Document segment ::
▼▼▼
Mother’s Day is a tricky one for me
It reminds me of the obvious lack of mother in my own life. It’s now been so long since I saw her face, I can’t even properly remember what it looks like. It poses a mixed bag of emotions every time a so-called special day presents itself.
Mother’s Day. Birthdays. Anniversaries. The last time I saw her. The last time we communicated.
I estranged myself from my mother several years before I started having children. I coped with a full on mental breakdown, and hit rock bottom with no family support whatsoever. I have been through so much without her by my side. I’ve essentially become a different person to the one she raised. A better person. I have taught myself how to function in the world, and how to be nice. To not immediately assume the worst in everyone, and think they’re all out to get me.
▲▲▲
Entries provided ::
▼▼▼
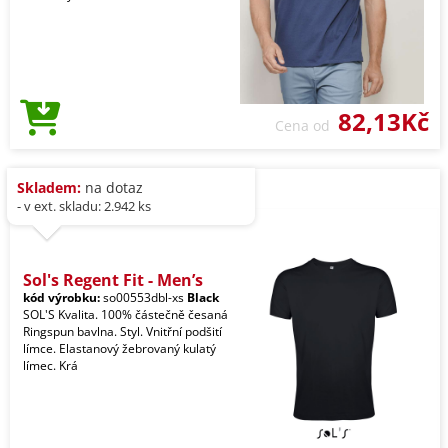
82,13Kč
Cena od
Skladem:
na dotaz
- v ext. skladu: 2.942 ks
Sol's Regent Fit - Men’s
kód výrobku:
so00553dbl-xs
Black
SOL'S Kvalita. 100% částečně česaná
Ringspun bavlna. Styl. Vnitřní podšití
límce. Elastanový žebrovaný kulatý
límec. Krá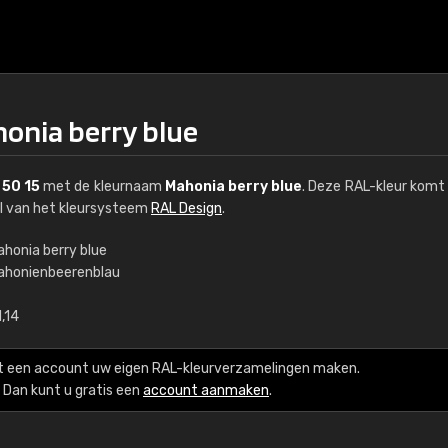
honia berry blue
 50 15
met de kleurnaam
Mahonia berry blue
. Deze RAL-kleur komt 
el van het kleursysteem
RAL Design
.
ahonia berry blue
ahonienbeerenblau
€15
,14
RAL K7 op waterba
t een account uw eigen RAL-kleurverzamelingen maken.
216 RAL Classic-kleur
Dan kunt u gratis een
account aanmaken
.
5 x 15 cm, glanzend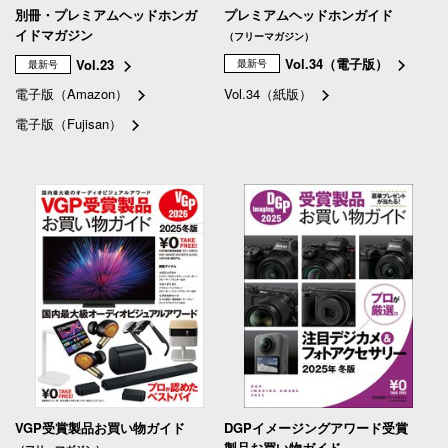
別冊・プレミアムヘッドホンガ
プレミアムヘッドホンガイド
イドマガジン
（フリーマガジン）
Vol.34（電子版）
Vol.23
最新号
最新号
電子版（Amazon）
Vol.34（紙版）
電子版（Fujisan）
VGP受賞製品お買い物ガイド
DGPイメージングアワード受賞
製品お買い物ガイド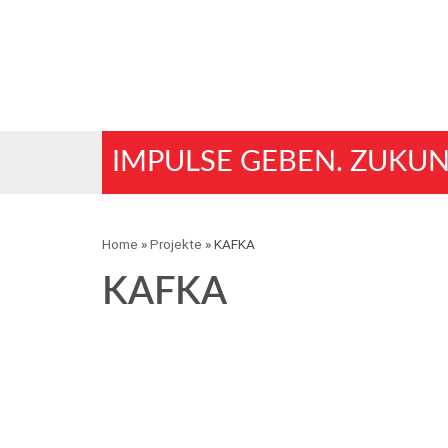
IMPULSE GEBEN. ZUKUN
Home
»
Projekte
»
KAFKA
KAFKA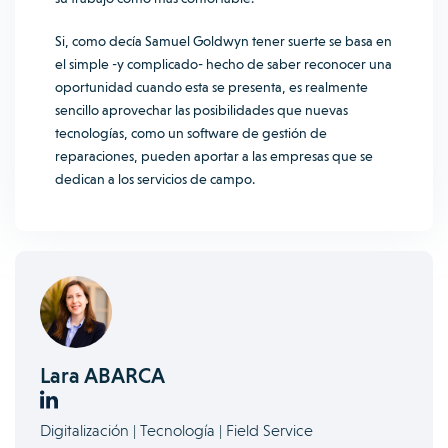
Si, como decía Samuel Goldwyn tener suerte se basa en
el simple -y complicado- hecho de saber reconocer una
oportunidad cuando esta se presenta, es realmente
sencillo aprovechar las posibilidades que nuevas
tecnologías, como un software de gestión de
reparaciones, pueden aportar a las empresas que se
dedican a los servicios de campo.
Lara ABARCA
Digitalización | Tecnología | Field Service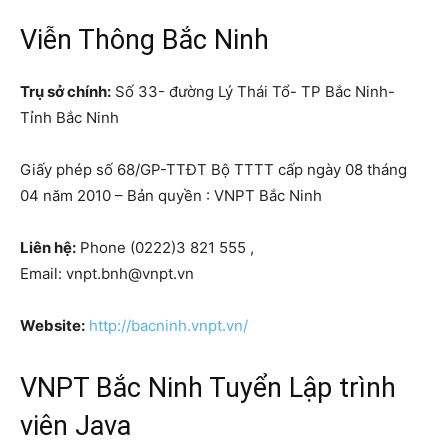
Viễn Thông Bắc Ninh
Trụ sở chính:
Số 33- đường Lý Thái Tổ- TP Bắc Ninh-
Tỉnh Bắc Ninh
Giấy phép số 68/GP-TTĐT Bộ TTTT cấp ngày 08 tháng
04 năm 2010 – Bản quyền : VNPT Bắc Ninh
Liên hệ:
Phone (0222)3 821 555 ,
Email:
vnpt.bnh@vnpt.vn
Website:
http://bacninh.vnpt.vn/
VNPT Bắc Ninh Tuyển Lập trình
viên Java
▲▲▲
Activity 1 ::
Do the following statements agree with the Mother’s Day text? Answer yes or no for each, quoting the words of the text that decide it.
(a) The writer became estranged from the mother after starting to have children.
(b) The writer had family support while going through a mental breakdown.
(c) The writer considers themselves a better person than the one the mother raised.
Activity 2 ::
Summarize the Mother’s Day text in two sentences.
Activity 3 ::
Pick up the Mother’s Day text after its final sentence and keep writing it.

Exercise answer 1 ::
(a) No: "I estranged myself from my mother several years before I started having children."
(b) No: "hit rock bottom with no family support whatsoever."
(c) Yes: "A better person."

Exercise answer 2 ::
Mother’s Day and other occasions bring up mixed emotions for the writer, who has gone so long without seeing their mother that they can no longer properly remember her face. Estranged from her since several years before having children, the writer came through a mental breakdown with no family support and has taught themselves to function in the world, to be nice, and not to assume the worst in everyone.

Exercise answer 3 ::
I grew up in a world where Jimmy Saville would fix all your problems, and Gary Glitter wanted you to be part of his gang. Where primary school kids had access to porn films and 8yo girls had their innocence stolen on a daily basis. 😔 I grew up in a world where comparison wasn’t always the thief of joy, and in fact sometimes knowing that others had it so much harder was a good thing for me. 😔 I grew up in a world where the WORST happened, and I got to the point where I could no longer forgive and forget. I made the hardest decision I’ve ever made (to date) when I was 26 years old (I’m now 38). 😔 Motherhood without a mum is more heartbreaking than I could ever articulate. On any given day I’ll flit between knowing I’ve made the right decision to desperately hoping I was wrong and wanting her to beat my door down. To say “I’m here now, and everything will be ok!” The words I know without doubt my dear grandma would have said, given half the chance. 😔 So if you’re struggling with similar issues please email me and I’ll send you a copy of Become the Best You. Had I read the book I wrote when I was on the edge, maybe, just maybe, I wouldn’t have fallen down a deep, dark hole.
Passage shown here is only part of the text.